→ TRY IT: Render the lines below as a Markdown table with the columns "Row" and "Content," numbering each row and omitting blank lines. Begin at the first line and stop after the line containing "- 📫 How to reach", leaving out the pictures.
(DATASET RECORDS Opens)
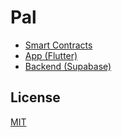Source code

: # Pal

- [Smart Contracts](./contracts)
- [App (Flutter)](./app)
- [Backend (Supabase)](./supabase)

## License
[MIT](LICENSE)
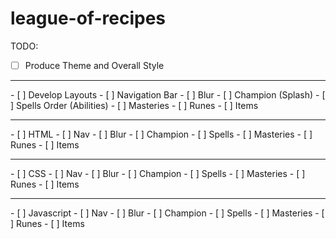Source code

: # league-of-recipes

TODO:

- [ ] Produce Theme and Overall Style
<hr>
- [ ] Develop Layouts
 - [ ] Navigation Bar
 - [ ] Blur
 - [ ] Champion (Splash)
 - [ ] Spells Order (Abilities)
 - [ ] Masteries
 - [ ] Runes
 - [ ] Items
<hr>
- [ ] HTML
 - [ ] Nav
 - [ ] Blur
 - [ ] Champion
 - [ ] Spells
 - [ ] Masteries
 - [ ] Runes
 - [ ] Items
<hr>
- [ ] CSS
 - [ ] Nav
 - [ ] Blur
 - [ ] Champion
 - [ ] Spells
 - [ ] Masteries
 - [ ] Runes
 - [ ] Items
<hr>
- [ ] Javascript
 - [ ] Nav
 - [ ] Blur
 - [ ] Champion
 - [ ] Spells
 - [ ] Masteries
 - [ ] Runes
 - [ ] Items
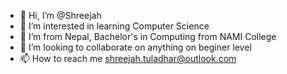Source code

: - 👋 Hi, I’m @Shreejah
- 👀 I’m interested in learning Computer Science
- 🌱 I’m from Nepal, Bachelor's in Computing from NAMI College
- 💞️ I’m looking to collaborate on anything on beginer level
- 📫 How to reach me shreejah.tuladhar@outlook.com

<!---
ShreejahTuladhar/ShreejahTuladhar is a ✨ special ✨ repository because its `README.md` (this file) appears on your GitHub profile.
You can click the Preview link to take a look at your changes.
--->
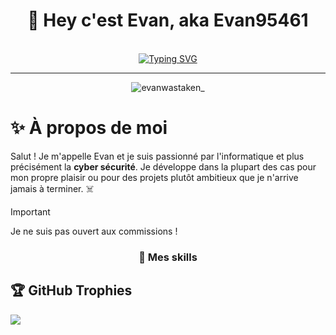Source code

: <!-- Titre -->
<h1 align = "center">🖖 Hey c'est Evan, aka Evan95461</h1>

<!-- Goofy typing animation -->

<div align = "center"></br>
  <a href = "https://git.io/typing-svg"><img src = "https://readme-typing-svg.demolab.com?font=Lexend&weight=600&size=23&letterSpacing=&duration=3000&pause=1000&color=F78131&background=1C1F1B00&center=true&vCenter=true&width=435&lines=Un+d%C3%A9veloppeur+random;qui+fait+des+trucs+randoms;%C3%A0+l'aide+de+ses+connaissances." alt="Typing SVG" /></a></br>

  ---
  <img src = "https://dcbadge.limes.pink/api/shield/705126923210326077" alt = "evanwastaken_">
</div>

<!-- à propos -->
<h1>✨ À propos de moi</h1>
<p>Salut ! Je m'appelle Evan et je suis passionné par l'informatique et plus précisément la <b>cyber sécurité</b>. Je développe dans la plupart des cas pour mon propre plaisir ou pour des projets plutôt ambitieux que je n'arrive jamais à terminer. ☠️</p>

> [!IMPORTANT] 
> Je ne suis pas ouvert aux commissions !

<!-- mes skills -->
<div align = "center">
  <h3>🌟 Mes skills</h3>
</div>

## 🏆 GitHub Trophies
![](https://github-profile-trophy.vercel.app/?username=Evan95461&theme=tokyonight&no-frame=false&no-bg=false&margin-w=4)

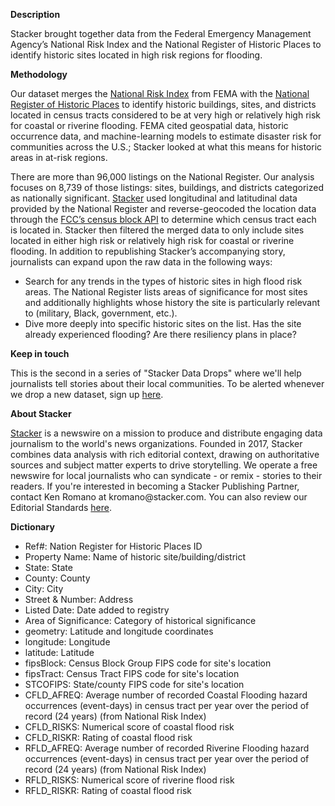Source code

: <p><strong><span><span><span><span><span><span>Description</span></span></span></span></span></span></strong></p>

<p><span><span><span><span><span><span>Stacker brought together data from the Federal Emergency Management Agency’s National Risk Index and the National Register of Historic Places to identify historic sites located in high risk regions for flooding.</span></span></span></span></span></span></p>

<p><span><span><span><strong><span><span>Methodology</span></span></strong></span></span></span></p>

<p><span><span><span><span><span><span>Our dataset merges the </span></span></span></span></span></span><a href="https://www.fema.gov/sites/default/files/documents/fema_national-risk-index_technical-documentation.pdf"><span><span><span><span><span><span><span><span>National Risk Index</span></span></span></span></span></span></span></span></a><span><span><span><span><span><span> from FEMA with the </span></span></span></span></span></span><a href="https://www.nps.gov/subjects/nationalregister/index.htm"><span><span><span><span><span><span><span><span>National Register of Historic Places</span></span></span></span></span></span></span></span></a><span><span><span><span><span><span> to identify historic buildings, sites, and districts located in census tracts considered to be at very high or relatively high risk for coastal or riverine flooding. FEMA cited geospatial data, historic occurrence data, and machine-learning models to estimate disaster risk for communities across the U.S.; Stacker looked at what this means for historic areas in at-risk regions.&nbsp;</span></span></span></span></span></span></p>

<p><span><span><span><span><span><span>There are more than 96,000 listings on the National Register. Our analysis focuses on 8,739 of those listings: sites, buildings, and districts categorized as nationally significant. </span></span></span></span></span></span><a href="https://stacker.com"><span><span><span><span><span><span><span><span>Stacker</span></span></span></span></span></span></span></span></a><span><span><span><span><span><span> used longitudinal and latitudinal data provided by the National Register and reverse-geocoded the location data through the </span></span></span></span></span></span><a href="https://www.fcc.gov/census-block-conversions-api"><span><span><span><span><span><span><span><span>FCC’s census block API</span></span></span></span></span></span></span></span></a><span><span><span><span><span><span> to determine which census tract each is located in. Stacker then filtered the merged data to only include sites located in either high risk or relatively high risk for coastal or riverine flooding. In addition to republishing Stacker’s accompanying story, journalists can expand upon the raw data in the following ways:</span></span></span></span></span></span></p>

<ul>
	<li><span><span><span><span><span><span>Search for any trends in the types of historic sites in high flood risk areas. The National Register lists areas of significance for most sites and additionally highlights whose history the site is particularly relevant to (military, Black, government, etc.).</span></span></span></span></span></span></li>
	<li><span><span><span><span><span><span>Dive more deeply into specific historic sites on the list. Has the site already experienced flooding? Are there resiliency plans in place?</span></span></span></span></span></span></li>
</ul>

<p><span><span><span><strong><span><span>Keep in touch</span></span></strong></span></span></span></p>

<p><span><span><span><span><span><span>This is the second in a series of "Stacker Data Drops" where we'll help journalists tell stories about their local communities. To be alerted whenever we drop a new dataset, sign up </span></span></span></span></span></span><a href="https://stackerdata.umso.co/"><span><span><span><span><span><span><span><span>here</span></span></span></span></span></span></span></span></a><span><span><span><span><span><span>.</span></span></span></span></span></span></p>

<p><span><span><span><strong><span><span>About Stacker</span></span></strong></span></span></span></p>

<p><a href="http://www.stacker.com/"><span><span><span><span><span><span><span><span>Stacker</span></span></span></span></span></span></span></span></a><span><span><span><span><span><span> is a newswire on a mission to produce and distribute engaging data journalism to the world's news organizations. Founded in 2017, Stacker combines data analysis with rich editorial context, drawing on authoritative sources and subject matter experts to drive storytelling. We operate a free newswire for local journalists who can syndicate - or remix - stories to their readers. If you're interested in becoming a Stacker Publishing Partner, contact Ken Romano at kromano@stacker.com. You can also review our Editorial Standards </span></span></span></span></span></span><a href="https://stacker.com/editorial-standards"><span><span><span><span><span><span><span><span>here</span></span></span></span></span></span></span></span></a><span><span><span><span><span><span>.</span></span></span></span></span></span></p>

<p><span><span><span><strong><span><span>Dictionary</span></span></strong></span></span></span></p>

<ul>
	<li>Ref#:&nbsp;Nation Register for Historic Places ID</li>
	<li>Property Name:&nbsp;Name of historic site/building/district</li>
	<li>State:&nbsp;State</li>
	<li>County: County</li>
	<li>City: City</li>
	<li>Street &amp; Number: Address</li>
	<li>Listed Date:&nbsp;Date added to registry</li>
	<li>Area of Significance:&nbsp;Category of historical significance</li>
	<li>geometry: Latitude and longitude coordinates</li>
	<li>longitude: Longitude</li>
	<li>latitude: Latitude</li>
	<li>fipsBlock:&nbsp;Census Block Group FIPS code for site's location</li>
	<li>fipsTract:&nbsp;Census Tract FIPS code for site's location</li>
	<li>STCOFIPS:&nbsp;State/county FIPS code for site's location</li>
	<li>CFLD_AFREQ:&nbsp;Average number of recorded Coastal Flooding hazard occurrences (event-days) in census tract per year over the period of record (24 years) (from National Risk Index)</li>
	<li>CFLD_RISKS:&nbsp;Numerical score of coastal flood risk</li>
	<li>CFLD_RISKR:&nbsp;Rating of coastal flood risk</li>
	<li>RFLD_AFREQ: Average number of recorded Riverine Flooding hazard occurrences (event-days) in census tract per year over the period of record (24 years) (from National Risk Index)</li>
	<li>RFLD_RISKS:&nbsp;Numerical score of riverine flood risk</li>
	<li>RFLD_RISKR:&nbsp;Rating of coastal flood risk</li>
</ul>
(DATASET RECORDS Closes)
→ RESPONSE TO THIS TASK:
| Row | Content |
|---|---|
| 1 | Source code |
| 2 | : # Pal |
| 3 | - [Smart Contracts](./contracts) |
| 4 | - [App (Flutter)](./app) |
| 5 | - [Backend (Supabase)](./supabase) |
| 6 | ## License |
| 7 | [MIT](LICENSE) |
| 8 | Source code |
| 9 | : # league-of-recipes |
| 10 | TODO: |
| 11 | - [ ] Produce Theme and Overall Style |
| 12 | <hr> |
| 13 | - [ ] Develop Layouts |
| 14 |  - [ ] Navigation Bar |
| 15 |  - [ ] Blur |
| 16 |  - [ ] Champion (Splash) |
| 17 |  - [ ] Spells Order (Abilities) |
| 18 |  - [ ] Masteries |
| 19 |  - [ ] Runes |
| 20 |  - [ ] Items |
| 21 | <hr> |
| 22 | - [ ] HTML |
| 23 |  - [ ] Nav |
| 24 |  - [ ] Blur |
| 25 |  - [ ] Champion |
| 26 |  - [ ] Spells |
| 27 |  - [ ] Masteries |
| 28 |  - [ ] Runes |
| 29 |  - [ ] Items |
| 30 | <hr> |
| 31 | - [ ] CSS |
| 32 |  - [ ] Nav |
| 33 |  - [ ] Blur |
| 34 |  - [ ] Champion |
| 35 |  - [ ] Spells |
| 36 |  - [ ] Masteries |
| 37 |  - [ ] Runes |
| 38 |  - [ ] Items |
| 39 | <hr> |
| 40 | - [ ] Javascript |
| 41 |  - [ ] Nav |
| 42 |  - [ ] Blur |
| 43 |  - [ ] Champion |
| 44 |  - [ ] Spells |
| 45 |  - [ ] Masteries |
| 46 |  - [ ] Runes |
| 47 |  - [ ] Items |
| 48 | Source code |
| 49 | : - 👋 Hi, I’m @Shreejah |
| 50 | - 👀 I’m interested in learning Computer Science |
| 51 | - 🌱 I’m from Nepal, Bachelor's in Computing from NAMI College |
| 52 | - 💞️ I’m looking to collaborate on anything on beginer level |
| 53 | - 📫 How to reach me shreejah.tuladhar@outlook.com |